- Exercise details
In the text on Closely Watched Trains, edit everything from "None was more" down to "Film of 1967." so that "cranky" becomes "grumpy".

Closely Watched Trains
In the late Sixties, when Czechoslovakian films burst upon the West, they seemed something of a miracle. They were small in scale. They were typically about ordinary, unglamorous people, who were generally regarded with a humorous and humane eye. They were also different in tone from other national cinemas that had earlier caught our attention—Italian Neo-Realism, for example, or the French New Wave. There was a wryness about them, a gently stated sense of the absurd, that reminded us that the Czech national epic was—uniquely—a comic one, Jaroslav Hasek’s The Good Soldier Svejk.
We were frequently told that Svejk’s sly subversions of the warrior mentality represented the best that a small, geopolitically unfavored nation could offer in the way of resistance to its surrounding bullies, and we were glad to see that the work of a new generation of filmmakers—their attitudes formed during the Nazi Occupation of World War II, sharpened by the Stalinist dictatorship of the post-war period—confirmed the novel’s continuing relevance. The portrait of Czechoslovakia we pieced together from its films of the 1960s was of what we might now call a slacker nirvana, a place where private problems always took precedence over public issues, where ideological pomp was ever subverted by the imp of the perverse.
There was something delightfully casual about the manner of these films, too. Loosely structured, often shot in the streets and on provincial back roads, frequently acted by amateurs, their lack of formality seemed all the more remarkable since they were, after all, the products of an Iron Curtain country. Perhaps its rulers were not as sternly censorious as those of the other Middle European Stalinist regimes, but still…Prague Spring or not, Dubcek or not, we wondered how the chief figures of this renaissance—Milos Forman, Ivan Passer, and Jirí Menzel, all the other graduates of FAMU, the famous state film school—got away with it. Mostly, though, we were simply grateful and welcoming when, at roughly the same historical moment, Forman’s Loves of a Blonde, Passer’s Intimate Lighting, and Menzel’s Closely Watched Trains struck us with gentle, insinuating force.
None was more successful in the United States than Menzel’s marvelous film. Even cranky John Simon thought it was “unique, indebted ultimately only to [Menzel’s] individual genius”—and his opinion was echoed by every major American reviewer. It went on to gain the fond regard of sophisticated audiences, such modest, but meaningful, commercial success as their patronage could grant an “art house” movie, and the Academy Award as the Best Foreign Language Film of 1967.

[Stored records]
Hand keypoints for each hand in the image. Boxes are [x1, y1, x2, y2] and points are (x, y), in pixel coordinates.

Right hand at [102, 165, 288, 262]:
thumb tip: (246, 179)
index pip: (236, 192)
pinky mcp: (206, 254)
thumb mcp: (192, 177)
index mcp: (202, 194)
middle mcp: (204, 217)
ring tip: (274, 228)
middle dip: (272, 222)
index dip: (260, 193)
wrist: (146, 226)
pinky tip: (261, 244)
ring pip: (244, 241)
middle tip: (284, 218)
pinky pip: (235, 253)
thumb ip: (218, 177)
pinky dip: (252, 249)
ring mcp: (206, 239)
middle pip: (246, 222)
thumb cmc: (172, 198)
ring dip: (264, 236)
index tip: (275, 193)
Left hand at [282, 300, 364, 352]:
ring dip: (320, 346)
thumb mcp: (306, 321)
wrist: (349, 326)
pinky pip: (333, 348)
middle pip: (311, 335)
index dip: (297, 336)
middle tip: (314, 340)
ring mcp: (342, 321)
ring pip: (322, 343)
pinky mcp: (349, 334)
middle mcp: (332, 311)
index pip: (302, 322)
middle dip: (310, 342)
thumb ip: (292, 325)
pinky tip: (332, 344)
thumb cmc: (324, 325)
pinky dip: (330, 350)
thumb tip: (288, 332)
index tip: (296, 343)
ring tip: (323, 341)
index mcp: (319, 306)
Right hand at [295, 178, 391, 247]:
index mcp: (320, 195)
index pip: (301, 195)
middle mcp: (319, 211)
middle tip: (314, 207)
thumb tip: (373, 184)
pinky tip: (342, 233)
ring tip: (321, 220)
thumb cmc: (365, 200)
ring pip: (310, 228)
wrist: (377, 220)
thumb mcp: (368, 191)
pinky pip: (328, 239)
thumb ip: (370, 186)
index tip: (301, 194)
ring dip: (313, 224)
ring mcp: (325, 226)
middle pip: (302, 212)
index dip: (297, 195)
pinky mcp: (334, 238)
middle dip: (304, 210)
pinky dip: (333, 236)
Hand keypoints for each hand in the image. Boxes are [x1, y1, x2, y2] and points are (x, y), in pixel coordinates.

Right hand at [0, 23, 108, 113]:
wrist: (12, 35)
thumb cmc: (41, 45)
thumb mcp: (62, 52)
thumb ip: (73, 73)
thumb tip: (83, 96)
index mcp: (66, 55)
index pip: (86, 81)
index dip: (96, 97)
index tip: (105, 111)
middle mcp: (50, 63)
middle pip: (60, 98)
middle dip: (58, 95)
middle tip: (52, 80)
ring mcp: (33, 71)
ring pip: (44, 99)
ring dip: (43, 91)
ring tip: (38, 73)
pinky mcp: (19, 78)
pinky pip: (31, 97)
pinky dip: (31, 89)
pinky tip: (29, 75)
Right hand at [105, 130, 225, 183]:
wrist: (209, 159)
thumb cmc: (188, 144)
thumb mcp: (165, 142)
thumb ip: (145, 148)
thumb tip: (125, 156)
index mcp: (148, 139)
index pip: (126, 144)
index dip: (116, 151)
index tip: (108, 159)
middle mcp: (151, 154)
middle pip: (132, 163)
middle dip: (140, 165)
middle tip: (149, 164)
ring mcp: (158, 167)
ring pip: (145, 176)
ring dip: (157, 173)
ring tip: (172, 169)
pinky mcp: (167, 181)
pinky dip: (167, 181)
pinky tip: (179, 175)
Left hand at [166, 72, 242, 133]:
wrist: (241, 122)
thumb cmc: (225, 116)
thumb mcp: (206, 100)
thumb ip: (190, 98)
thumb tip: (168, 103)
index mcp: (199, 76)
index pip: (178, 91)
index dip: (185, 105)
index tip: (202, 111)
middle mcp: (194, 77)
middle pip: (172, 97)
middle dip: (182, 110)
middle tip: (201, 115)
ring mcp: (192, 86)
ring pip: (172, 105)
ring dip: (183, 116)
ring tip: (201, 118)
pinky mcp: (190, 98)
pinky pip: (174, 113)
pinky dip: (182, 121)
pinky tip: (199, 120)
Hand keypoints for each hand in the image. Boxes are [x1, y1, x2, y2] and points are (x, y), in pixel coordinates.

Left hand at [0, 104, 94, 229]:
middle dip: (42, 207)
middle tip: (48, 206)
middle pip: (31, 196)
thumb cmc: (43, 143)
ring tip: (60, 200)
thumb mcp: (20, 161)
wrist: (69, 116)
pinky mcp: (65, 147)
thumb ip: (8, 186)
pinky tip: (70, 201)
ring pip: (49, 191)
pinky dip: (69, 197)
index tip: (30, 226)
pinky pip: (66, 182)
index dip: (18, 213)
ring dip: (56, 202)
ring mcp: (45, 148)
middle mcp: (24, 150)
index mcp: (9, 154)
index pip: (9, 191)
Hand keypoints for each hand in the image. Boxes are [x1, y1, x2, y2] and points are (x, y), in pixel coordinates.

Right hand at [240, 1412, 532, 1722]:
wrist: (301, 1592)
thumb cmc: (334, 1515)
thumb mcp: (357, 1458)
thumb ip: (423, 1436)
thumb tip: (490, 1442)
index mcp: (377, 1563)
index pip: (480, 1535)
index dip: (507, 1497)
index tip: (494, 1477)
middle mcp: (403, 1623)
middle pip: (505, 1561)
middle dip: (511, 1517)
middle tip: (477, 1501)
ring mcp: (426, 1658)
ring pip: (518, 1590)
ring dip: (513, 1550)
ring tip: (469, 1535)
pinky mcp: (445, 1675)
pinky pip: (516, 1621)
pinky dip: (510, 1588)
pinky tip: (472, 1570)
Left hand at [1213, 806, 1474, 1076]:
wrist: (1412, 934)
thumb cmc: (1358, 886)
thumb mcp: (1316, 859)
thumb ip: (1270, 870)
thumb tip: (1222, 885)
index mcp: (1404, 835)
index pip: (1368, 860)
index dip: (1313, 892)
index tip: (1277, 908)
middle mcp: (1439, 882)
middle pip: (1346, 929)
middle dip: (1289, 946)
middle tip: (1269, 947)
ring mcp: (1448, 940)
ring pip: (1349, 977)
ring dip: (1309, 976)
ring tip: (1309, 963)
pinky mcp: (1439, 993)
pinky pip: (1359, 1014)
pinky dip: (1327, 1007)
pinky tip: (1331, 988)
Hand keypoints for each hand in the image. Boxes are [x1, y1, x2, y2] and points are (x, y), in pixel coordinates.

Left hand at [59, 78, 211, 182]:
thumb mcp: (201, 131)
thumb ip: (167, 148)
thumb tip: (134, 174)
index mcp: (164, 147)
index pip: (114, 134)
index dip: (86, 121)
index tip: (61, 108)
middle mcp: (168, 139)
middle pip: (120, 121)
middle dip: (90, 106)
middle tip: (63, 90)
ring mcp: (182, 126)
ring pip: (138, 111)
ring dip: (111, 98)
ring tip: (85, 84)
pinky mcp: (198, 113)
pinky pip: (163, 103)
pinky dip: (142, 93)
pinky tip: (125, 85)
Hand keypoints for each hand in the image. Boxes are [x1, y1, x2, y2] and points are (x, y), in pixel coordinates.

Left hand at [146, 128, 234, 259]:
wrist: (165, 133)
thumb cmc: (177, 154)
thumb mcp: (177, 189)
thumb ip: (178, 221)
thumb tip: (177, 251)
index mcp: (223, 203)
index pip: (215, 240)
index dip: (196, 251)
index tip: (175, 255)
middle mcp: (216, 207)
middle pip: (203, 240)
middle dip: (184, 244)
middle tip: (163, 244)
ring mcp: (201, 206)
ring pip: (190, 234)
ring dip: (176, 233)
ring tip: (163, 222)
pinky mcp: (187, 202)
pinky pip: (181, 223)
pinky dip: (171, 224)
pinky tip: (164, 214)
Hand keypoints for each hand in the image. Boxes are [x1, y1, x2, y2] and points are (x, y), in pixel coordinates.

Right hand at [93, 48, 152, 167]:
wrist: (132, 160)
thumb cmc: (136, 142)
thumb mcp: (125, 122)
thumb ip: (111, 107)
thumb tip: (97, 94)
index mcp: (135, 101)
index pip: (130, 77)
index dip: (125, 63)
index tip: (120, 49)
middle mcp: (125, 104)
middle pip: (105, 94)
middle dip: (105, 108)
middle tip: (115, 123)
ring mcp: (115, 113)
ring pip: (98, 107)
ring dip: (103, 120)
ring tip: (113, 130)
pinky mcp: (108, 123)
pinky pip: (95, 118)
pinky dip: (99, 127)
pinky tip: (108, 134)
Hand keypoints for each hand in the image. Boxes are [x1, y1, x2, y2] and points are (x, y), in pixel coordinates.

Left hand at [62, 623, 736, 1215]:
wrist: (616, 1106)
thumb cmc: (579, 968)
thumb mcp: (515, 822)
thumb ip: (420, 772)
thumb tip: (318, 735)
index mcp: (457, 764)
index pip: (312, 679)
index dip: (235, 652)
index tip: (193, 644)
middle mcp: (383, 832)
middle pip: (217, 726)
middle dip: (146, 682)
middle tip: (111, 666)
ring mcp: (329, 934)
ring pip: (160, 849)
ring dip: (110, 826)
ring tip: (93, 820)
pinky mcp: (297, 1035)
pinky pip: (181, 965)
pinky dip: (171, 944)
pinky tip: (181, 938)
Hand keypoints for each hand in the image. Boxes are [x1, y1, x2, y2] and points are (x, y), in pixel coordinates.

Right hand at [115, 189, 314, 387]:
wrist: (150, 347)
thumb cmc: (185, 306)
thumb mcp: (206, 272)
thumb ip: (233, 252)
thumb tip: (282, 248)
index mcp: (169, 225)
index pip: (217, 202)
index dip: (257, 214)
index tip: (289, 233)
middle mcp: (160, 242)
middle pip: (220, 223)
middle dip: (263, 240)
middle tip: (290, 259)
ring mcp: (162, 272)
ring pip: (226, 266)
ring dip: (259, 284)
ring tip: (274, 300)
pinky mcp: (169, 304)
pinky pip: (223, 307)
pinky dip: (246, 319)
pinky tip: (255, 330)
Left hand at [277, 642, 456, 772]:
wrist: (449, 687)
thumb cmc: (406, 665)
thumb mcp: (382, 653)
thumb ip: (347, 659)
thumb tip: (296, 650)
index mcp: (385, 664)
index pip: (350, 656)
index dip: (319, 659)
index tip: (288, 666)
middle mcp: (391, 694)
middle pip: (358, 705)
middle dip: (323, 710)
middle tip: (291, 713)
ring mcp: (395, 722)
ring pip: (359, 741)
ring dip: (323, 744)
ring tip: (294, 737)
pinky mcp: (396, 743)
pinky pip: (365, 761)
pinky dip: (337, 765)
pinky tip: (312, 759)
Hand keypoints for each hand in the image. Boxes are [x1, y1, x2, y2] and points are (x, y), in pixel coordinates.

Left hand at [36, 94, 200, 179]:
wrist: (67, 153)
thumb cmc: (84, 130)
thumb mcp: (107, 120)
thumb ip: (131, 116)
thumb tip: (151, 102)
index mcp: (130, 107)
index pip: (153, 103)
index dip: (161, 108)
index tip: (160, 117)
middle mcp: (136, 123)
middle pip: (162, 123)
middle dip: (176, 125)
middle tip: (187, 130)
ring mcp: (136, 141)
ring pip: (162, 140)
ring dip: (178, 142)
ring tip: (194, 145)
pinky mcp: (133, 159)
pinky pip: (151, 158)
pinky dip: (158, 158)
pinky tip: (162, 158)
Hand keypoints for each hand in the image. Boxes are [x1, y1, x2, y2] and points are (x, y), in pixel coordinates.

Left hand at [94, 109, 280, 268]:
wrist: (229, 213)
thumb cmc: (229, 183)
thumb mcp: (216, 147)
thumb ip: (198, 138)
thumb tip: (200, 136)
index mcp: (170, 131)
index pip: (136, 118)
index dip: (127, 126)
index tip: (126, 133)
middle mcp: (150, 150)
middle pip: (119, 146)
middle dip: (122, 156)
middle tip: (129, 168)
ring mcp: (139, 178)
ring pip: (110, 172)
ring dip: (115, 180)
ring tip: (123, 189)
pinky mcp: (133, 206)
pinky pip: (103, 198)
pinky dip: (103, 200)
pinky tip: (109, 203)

- Result
None was more successful in the United States than Menzel’s marvelous film. Even grumpy John Simon thought it was “unique, indebted ultimately only to [Menzel’s] individual genius”—and his opinion was echoed by every major American reviewer. It went on to gain the fond regard of sophisticated audiences, such modest, but meaningful, commercial success as their patronage could grant an “art house” movie, and the Academy Award as the Best Foreign Language Film of 1967.